Travel season hurtles upon us like a runaway Winnebago. If you don't already have the bug to go somewhere, a quartet of new new books, all by people with ties to the region, will make you want to load the car with boots and backpacks and hit the highway.


You don't even have to go far. The literary and photographic offerings display the majesties of Yellowstone National Park, examine its link to a larger world, and even teach you how to find undiscovered trout waters around Montana.

The most lavish of the season's new coffee table books by regional artists is "Our National Parks," photographed by David Muench and written by his wife, former Bozeman resident Ruth Rudner.

The book is stunning, taking you from Alaska's northern regions to the swamps of Florida to the volcanoes of Hawaii. It focuses on landscapes and the nation's "natural" parks, as opposed to its historic ones, like civil war battlefields.

Even if you don't time for travel this summer, the volume by Graphic Arts Press is worth the $50 price tag. Muench's photos and Rudner's prose will take you all over the continent and show you nature's most awe-inspiring creations.

"Yellowstone to Yukon, Freedom to Roam" is a new photo book by Florian Shulz, a German lensman who's been wandering the spine of the northern Rockies for years, capturing images of country so wild and so remote that few people even dream of visiting it.

Yellowstone to Yukon, often called Y2Y, is a project being pushed by several American and Canadian environmental groups. Though the idea draws criticism from extractive industries, it's really quite simple: leave the country pretty much the way it is, maybe do some rehabilitation projects.

And what a stretch of country it is. Mountains, rivers, canyons and tundra. Deserts and prairies and forests. The system is all connected, mostly through its wandering wildlife, and Y2Y calls for keeping it intact. The $34.95 volume, published by The Mountaineer Books with help from environmental groups, explains the concepts with essays by noted naturalists and writers including Canadian David Suzuki, Bozeman's David Quammen, Wyoming's Ted Kerasote, and Montana's Rick Bass, plus Karsten Heuer, who walked the entire distance several years ago.

The photography, though it doesn't shy from clearcuts and coal mines, focuses mostly on wild landscapes and wild animals. Shulz aims his camera at what's still out there, the wild nature that still works.

For an even closer focus on a local region, check out "Portrait of Yellowstone: Land of Geysers and Grizzlies," by photographer David William Peterson.

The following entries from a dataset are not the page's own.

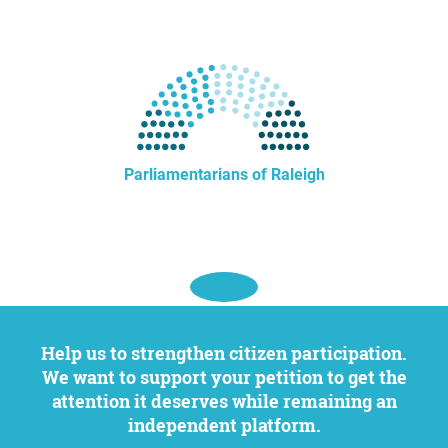
Parliamentarians of Raleigh
Help us to strengthen citizen participation.
We want to support your petition to get the
attention it deserves while remaining an
independent platform.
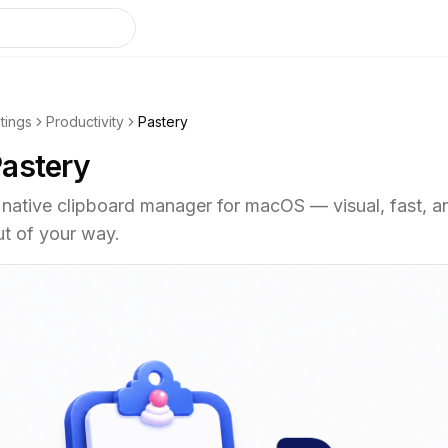
stings
Productivity
Pastery
astery
 native clipboard manager for macOS — visual, fast, a
ut of your way.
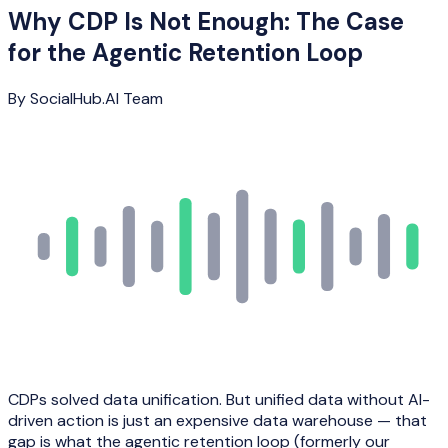
Why CDP Is Not Enough: The Case
for the Agentic Retention Loop
By
SocialHub.AI Team
CDPs solved data unification. But unified data without AI-
driven action is just an expensive data warehouse — that
gap is what the agentic retention loop (formerly our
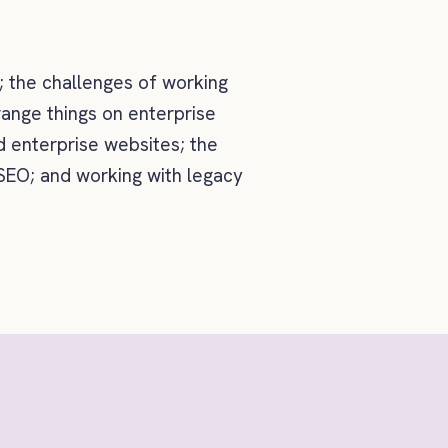
; the challenges of working
range things on enterprise
 enterprise websites; the
 SEO; and working with legacy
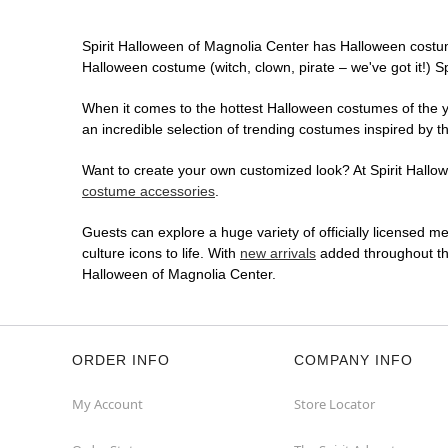
Spirit Halloween of Magnolia Center has Halloween costu
Halloween costume (witch, clown, pirate – we've got it!) S
When it comes to the hottest Halloween costumes of the yea
an incredible selection of trending costumes inspired by t
Want to create your own customized look? At Spirit Hallowe
costume accessories
.
Guests can explore a huge variety of officially licensed m
culture icons to life. With
new arrivals
added throughout the
Halloween of Magnolia Center.
ORDER INFO
COMPANY INFO
My Account
Store Locator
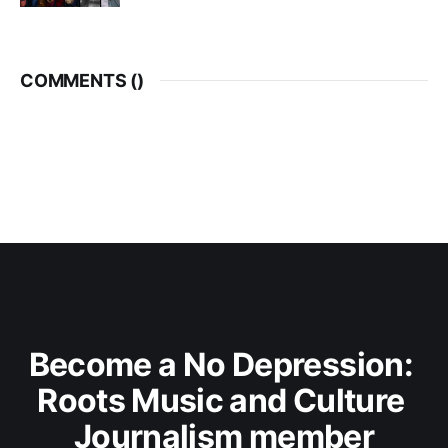
COMMENTS (
)
Become a No Depression: 
Roots Music and Culture 
Journalism member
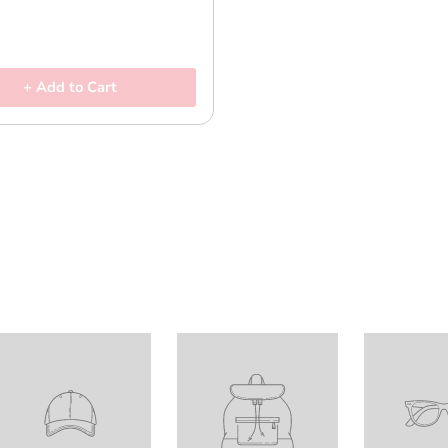
+ Add to Cart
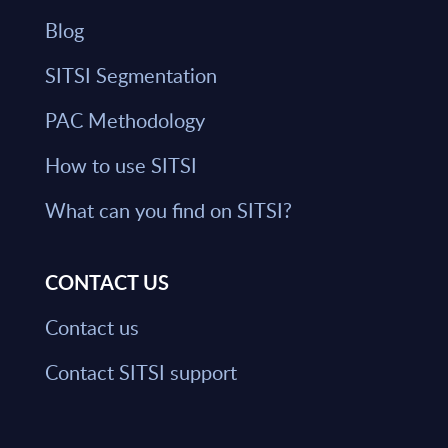
Blog
SITSI Segmentation
PAC Methodology
How to use SITSI
What can you find on SITSI?
CONTACT US
Contact us
Contact SITSI support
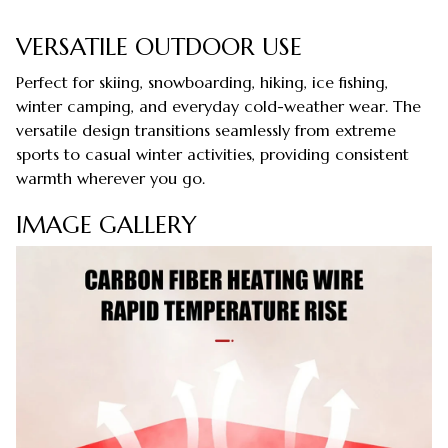
VERSATILE OUTDOOR USE
Perfect for skiing, snowboarding, hiking, ice fishing,
winter camping, and everyday cold-weather wear. The
versatile design transitions seamlessly from extreme
sports to casual winter activities, providing consistent
warmth wherever you go.
IMAGE GALLERY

Even people long familiar with the park will find pleasant surprises in this volume by Helena's Farcountry Press. Williams spends a lot of time in the park's backcountry, particularly the lesser known geyser basins, and has brought home images that Yellowstone's hordes of pavement-bound tourists will never see.

The $24.95 book would make a good gift for any distant friends or relatives you're trying to lure to Montana for a visit.

Also on the good-gift-idea list is "Fly Fishing the Solitude: Montana," written and photographed by Trapper Badovinac, a veteran Helena-area fishing guide.

Badovinac knows how to catch trout in places the crowds don't go, the small streams and unlikely waters that most people drive right by on their way to famous rivers.

The $29.95 volume, by Helena's Riverbend Publishing, is packed with advice on fish, on fishing, and on the best gear to bring with you or leave in a drawer somewhere.

But knowledge, Bodovinac maintains, is the best thing to own when you're looking for uncrowded water and planning to lift some fish from it, even if only for a moment.

"Knowledge is key," he writes. "It won't add weight to your vest and once you have it, you don't have to worry about leaving it behind in the hotel room."